Start of Listed entries
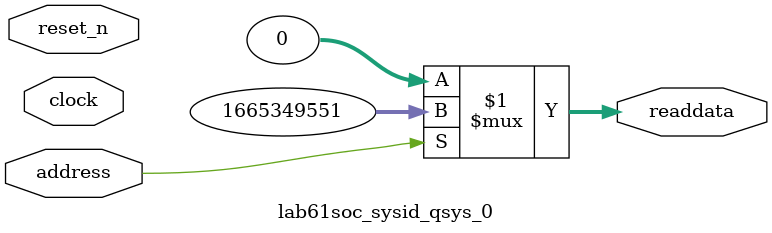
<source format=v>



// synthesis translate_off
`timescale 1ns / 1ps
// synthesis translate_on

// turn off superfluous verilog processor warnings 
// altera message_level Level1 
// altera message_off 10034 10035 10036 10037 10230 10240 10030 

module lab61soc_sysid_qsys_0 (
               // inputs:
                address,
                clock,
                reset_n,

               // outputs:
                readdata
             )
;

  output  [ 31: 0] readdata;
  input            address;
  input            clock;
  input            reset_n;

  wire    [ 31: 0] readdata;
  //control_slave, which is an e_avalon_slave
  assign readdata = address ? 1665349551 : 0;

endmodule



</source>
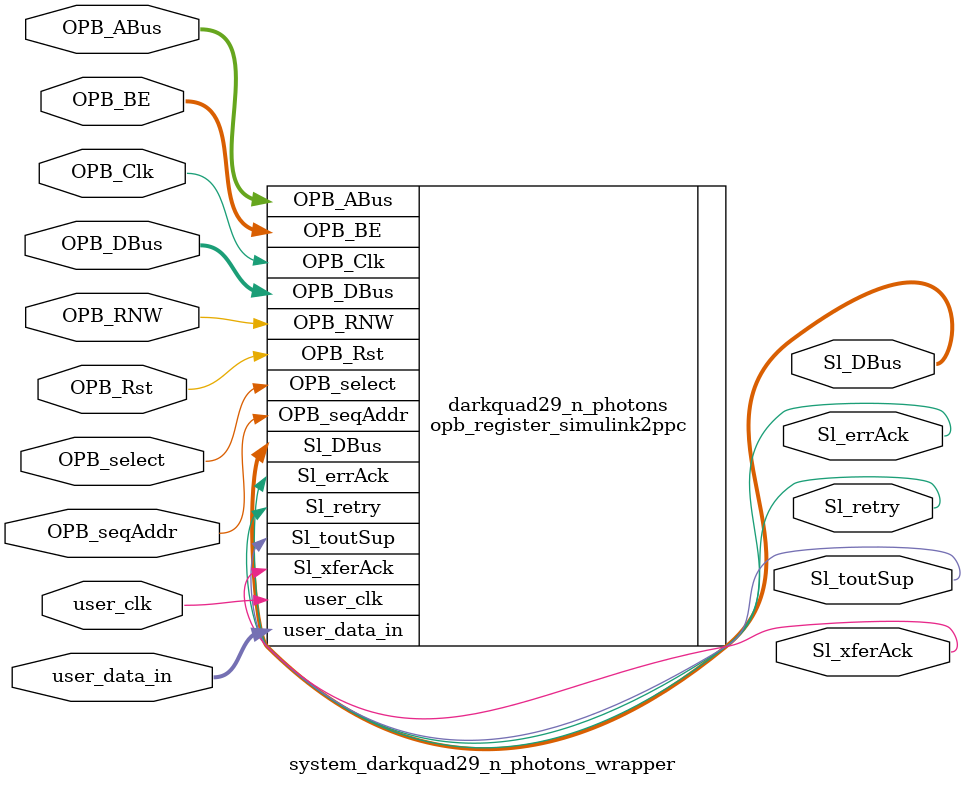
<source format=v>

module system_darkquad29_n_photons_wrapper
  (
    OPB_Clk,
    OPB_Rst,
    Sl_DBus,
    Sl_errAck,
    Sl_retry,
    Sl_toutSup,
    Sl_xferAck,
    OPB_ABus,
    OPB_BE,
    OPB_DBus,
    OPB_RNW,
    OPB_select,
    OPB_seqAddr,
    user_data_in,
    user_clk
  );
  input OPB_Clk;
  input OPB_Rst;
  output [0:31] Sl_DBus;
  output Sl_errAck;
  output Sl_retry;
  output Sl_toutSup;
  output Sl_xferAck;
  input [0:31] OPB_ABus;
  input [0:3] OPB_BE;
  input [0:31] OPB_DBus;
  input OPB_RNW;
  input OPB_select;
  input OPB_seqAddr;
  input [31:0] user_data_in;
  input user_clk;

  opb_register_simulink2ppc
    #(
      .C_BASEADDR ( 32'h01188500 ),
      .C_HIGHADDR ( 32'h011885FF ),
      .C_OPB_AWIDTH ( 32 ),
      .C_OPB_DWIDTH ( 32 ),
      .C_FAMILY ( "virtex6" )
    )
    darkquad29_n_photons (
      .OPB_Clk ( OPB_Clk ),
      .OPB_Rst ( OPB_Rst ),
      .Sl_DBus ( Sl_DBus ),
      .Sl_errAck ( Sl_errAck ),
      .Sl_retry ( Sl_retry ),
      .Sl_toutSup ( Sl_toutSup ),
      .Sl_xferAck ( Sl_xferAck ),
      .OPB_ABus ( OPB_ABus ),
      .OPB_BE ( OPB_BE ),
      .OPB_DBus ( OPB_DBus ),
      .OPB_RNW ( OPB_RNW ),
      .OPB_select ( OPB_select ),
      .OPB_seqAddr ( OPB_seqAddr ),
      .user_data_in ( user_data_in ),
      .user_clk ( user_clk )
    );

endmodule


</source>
End of Listed entries
#### The problem
Write all the entries again word for word, minus the pictures.

#### The answer
<source format=v>



// synthesis translate_off
`timescale 1ns / 1ps
// synthesis translate_on

// turn off superfluous verilog processor warnings 
// altera message_level Level1 
// altera message_off 10034 10035 10036 10037 10230 10240 10030 

module lab61soc_sysid_qsys_0 (
               // inputs:
                address,
                clock,
                reset_n,

               // outputs:
                readdata
             )
;

  output  [ 31: 0] readdata;
  input            address;
  input            clock;
  input            reset_n;

  wire    [ 31: 0] readdata;
  //control_slave, which is an e_avalon_slave
  assign readdata = address ? 1665349551 : 0;

endmodule



</source>
<source format=v>

module system_darkquad29_n_photons_wrapper
  (
    OPB_Clk,
    OPB_Rst,
    Sl_DBus,
    Sl_errAck,
    Sl_retry,
    Sl_toutSup,
    Sl_xferAck,
    OPB_ABus,
    OPB_BE,
    OPB_DBus,
    OPB_RNW,
    OPB_select,
    OPB_seqAddr,
    user_data_in,
    user_clk
  );
  input OPB_Clk;
  input OPB_Rst;
  output [0:31] Sl_DBus;
  output Sl_errAck;
  output Sl_retry;
  output Sl_toutSup;
  output Sl_xferAck;
  input [0:31] OPB_ABus;
  input [0:3] OPB_BE;
  input [0:31] OPB_DBus;
  input OPB_RNW;
  input OPB_select;
  input OPB_seqAddr;
  input [31:0] user_data_in;
  input user_clk;

  opb_register_simulink2ppc
    #(
      .C_BASEADDR ( 32'h01188500 ),
      .C_HIGHADDR ( 32'h011885FF ),
      .C_OPB_AWIDTH ( 32 ),
      .C_OPB_DWIDTH ( 32 ),
      .C_FAMILY ( "virtex6" )
    )
    darkquad29_n_photons (
      .OPB_Clk ( OPB_Clk ),
      .OPB_Rst ( OPB_Rst ),
      .Sl_DBus ( Sl_DBus ),
      .Sl_errAck ( Sl_errAck ),
      .Sl_retry ( Sl_retry ),
      .Sl_toutSup ( Sl_toutSup ),
      .Sl_xferAck ( Sl_xferAck ),
      .OPB_ABus ( OPB_ABus ),
      .OPB_BE ( OPB_BE ),
      .OPB_DBus ( OPB_DBus ),
      .OPB_RNW ( OPB_RNW ),
      .OPB_select ( OPB_select ),
      .OPB_seqAddr ( OPB_seqAddr ),
      .user_data_in ( user_data_in ),
      .user_clk ( user_clk )
    );

endmodule


</source>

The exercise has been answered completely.